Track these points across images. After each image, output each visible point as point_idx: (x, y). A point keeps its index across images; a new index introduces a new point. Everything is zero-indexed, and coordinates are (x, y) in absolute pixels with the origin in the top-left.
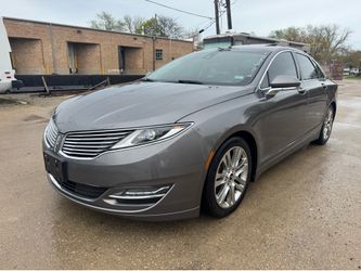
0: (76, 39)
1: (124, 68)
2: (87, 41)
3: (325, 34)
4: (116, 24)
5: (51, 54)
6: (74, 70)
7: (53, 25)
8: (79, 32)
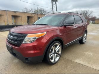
0: (14, 14)
1: (29, 22)
2: (17, 15)
3: (86, 12)
4: (28, 10)
5: (7, 19)
6: (14, 23)
7: (7, 11)
8: (15, 13)
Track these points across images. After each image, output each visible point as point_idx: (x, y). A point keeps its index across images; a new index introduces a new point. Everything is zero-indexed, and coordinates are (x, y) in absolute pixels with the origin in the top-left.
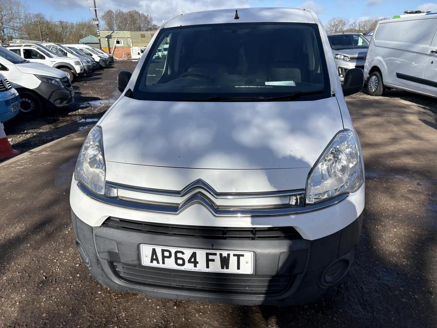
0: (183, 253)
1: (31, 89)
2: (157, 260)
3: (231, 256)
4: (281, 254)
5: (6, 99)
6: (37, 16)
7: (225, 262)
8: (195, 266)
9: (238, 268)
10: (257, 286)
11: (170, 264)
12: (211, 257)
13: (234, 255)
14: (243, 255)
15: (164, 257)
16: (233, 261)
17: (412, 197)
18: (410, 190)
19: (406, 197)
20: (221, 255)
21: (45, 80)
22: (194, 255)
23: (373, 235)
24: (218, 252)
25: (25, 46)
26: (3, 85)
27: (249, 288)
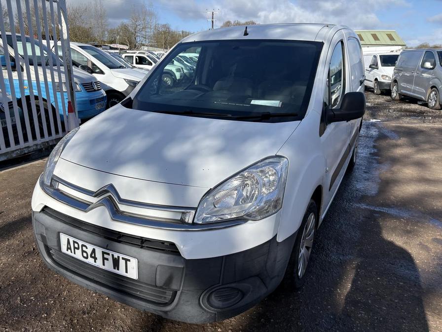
0: (87, 248)
1: (120, 91)
2: (70, 249)
3: (121, 259)
4: (158, 267)
5: (92, 99)
6: (164, 26)
7: (116, 263)
8: (95, 262)
9: (127, 272)
10: (148, 294)
11: (78, 255)
12: (106, 256)
13: (123, 259)
14: (129, 260)
15: (75, 248)
16: (122, 263)
17: (431, 248)
18: (437, 239)
19: (423, 245)
20: (113, 255)
21: (132, 85)
22: (94, 251)
23: (347, 279)
24: (111, 253)
25: (139, 53)
26: (92, 87)
27: (140, 293)
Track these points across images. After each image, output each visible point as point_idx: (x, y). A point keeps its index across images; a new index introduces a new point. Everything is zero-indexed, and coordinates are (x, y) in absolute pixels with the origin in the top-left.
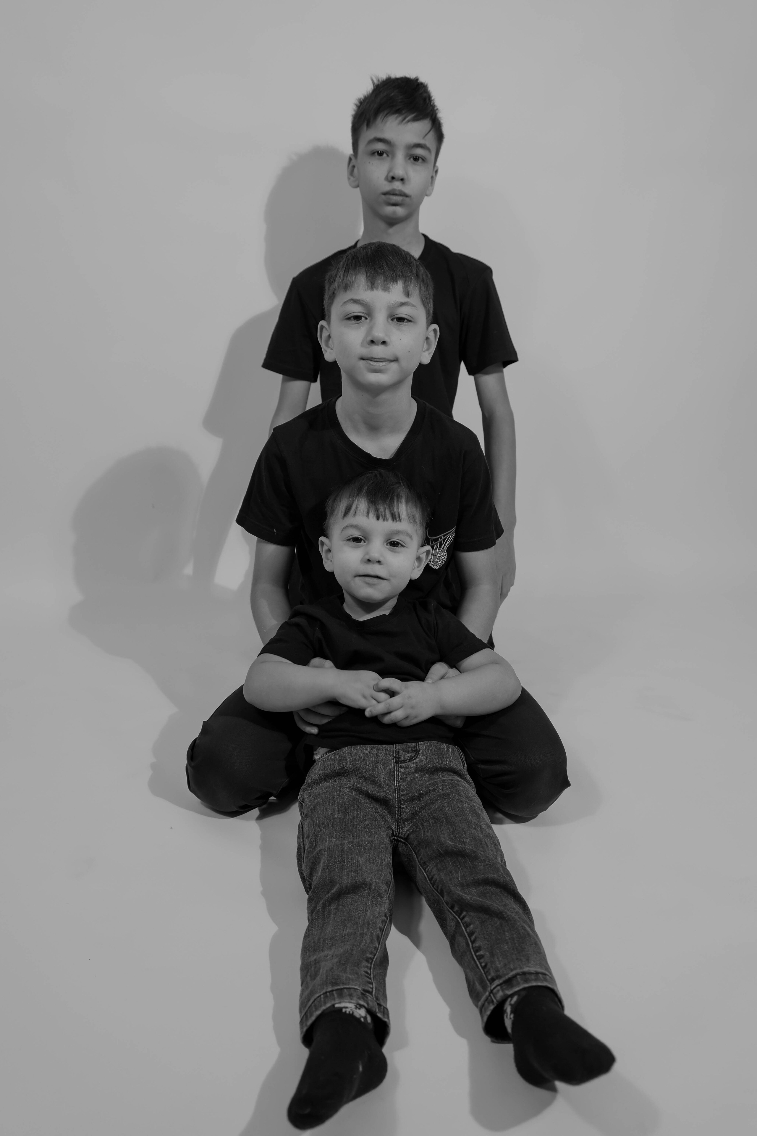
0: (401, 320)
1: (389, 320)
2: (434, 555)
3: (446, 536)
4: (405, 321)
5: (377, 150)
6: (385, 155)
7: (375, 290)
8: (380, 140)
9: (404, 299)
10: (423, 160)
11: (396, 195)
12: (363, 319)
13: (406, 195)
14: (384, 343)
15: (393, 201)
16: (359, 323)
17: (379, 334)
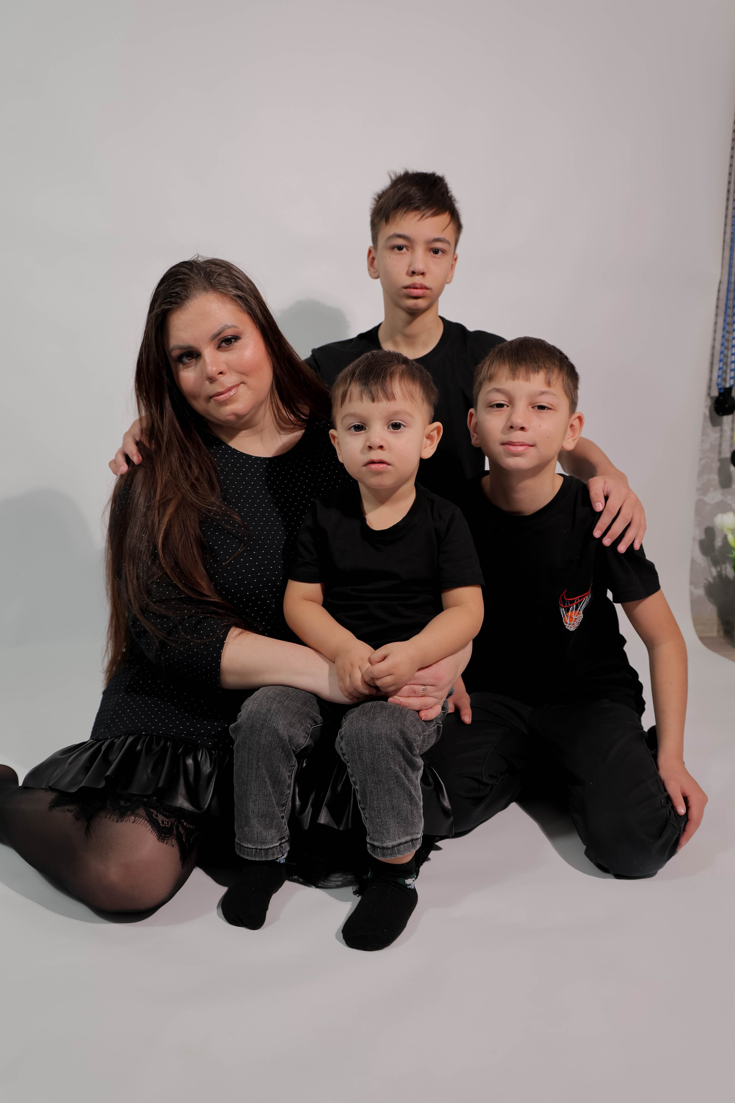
0: (541, 408)
1: (530, 407)
2: (570, 617)
3: (583, 599)
4: (546, 409)
5: (397, 245)
6: (405, 249)
7: (516, 380)
8: (399, 236)
9: (545, 388)
10: (443, 252)
11: (417, 288)
12: (505, 406)
13: (426, 288)
14: (522, 429)
15: (414, 295)
16: (501, 411)
17: (518, 420)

+ + + + +

## WORK TASK
Substitute "upper-left" for "top-left" throughout all the records above, and change nothing else. Leave the pictures out of your copy.

## RESULT FOR THIS EXERCISE
Track these points across images. After each image, output each visible point as point_idx: (x, y). A point keeps its index across images; a new index introduces a new point. Everything is zero-indexed, and coordinates are (x, y) in absolute pixels with the origin in the upper-left.
0: (76, 39)
1: (124, 68)
2: (87, 41)
3: (325, 34)
4: (116, 24)
5: (51, 54)
6: (74, 70)
7: (53, 25)
8: (79, 32)
0: (14, 14)
1: (29, 22)
2: (17, 15)
3: (86, 12)
4: (28, 10)
5: (7, 19)
6: (14, 23)
7: (7, 11)
8: (15, 13)
Track these points across images. After each image, output each visible point as point_idx: (x, y). A point keeps its index across images; a new index introduces a new point. Everything is zero-indexed, and coordinates are (x, y) in absolute pixels with the origin in the upper-left.
0: (183, 253)
1: (31, 89)
2: (157, 260)
3: (231, 256)
4: (281, 254)
5: (6, 99)
6: (37, 16)
7: (225, 262)
8: (195, 266)
9: (238, 268)
10: (257, 286)
11: (170, 264)
12: (211, 257)
13: (234, 255)
14: (243, 255)
15: (164, 257)
16: (233, 261)
17: (412, 197)
18: (410, 190)
19: (406, 197)
20: (221, 255)
21: (45, 80)
22: (194, 255)
23: (373, 235)
24: (218, 252)
25: (25, 46)
26: (3, 85)
27: (249, 288)
0: (87, 248)
1: (120, 91)
2: (70, 249)
3: (121, 259)
4: (158, 267)
5: (92, 99)
6: (164, 26)
7: (116, 263)
8: (95, 262)
9: (127, 272)
10: (148, 294)
11: (78, 255)
12: (106, 256)
13: (123, 259)
14: (129, 260)
15: (75, 248)
16: (122, 263)
17: (431, 248)
18: (437, 239)
19: (423, 245)
20: (113, 255)
21: (132, 85)
22: (94, 251)
23: (347, 279)
24: (111, 253)
25: (139, 53)
26: (92, 87)
27: (140, 293)
Track these points across images. After each image, output each visible point as point_idx: (x, y). A point keeps its index across images; a new index introduces a new point. Everything is zero-indexed, and coordinates are (x, y) in absolute pixels with the origin in the upper-left.
0: (401, 320)
1: (389, 320)
2: (434, 555)
3: (446, 536)
4: (405, 321)
5: (377, 150)
6: (385, 155)
7: (375, 290)
8: (380, 140)
9: (404, 299)
10: (423, 160)
11: (396, 195)
12: (363, 319)
13: (406, 195)
14: (384, 343)
15: (393, 201)
16: (359, 323)
17: (379, 334)
0: (541, 408)
1: (530, 407)
2: (570, 617)
3: (583, 599)
4: (546, 409)
5: (397, 245)
6: (405, 249)
7: (516, 380)
8: (399, 236)
9: (545, 388)
10: (443, 252)
11: (417, 288)
12: (505, 406)
13: (426, 288)
14: (522, 429)
15: (414, 295)
16: (501, 411)
17: (518, 420)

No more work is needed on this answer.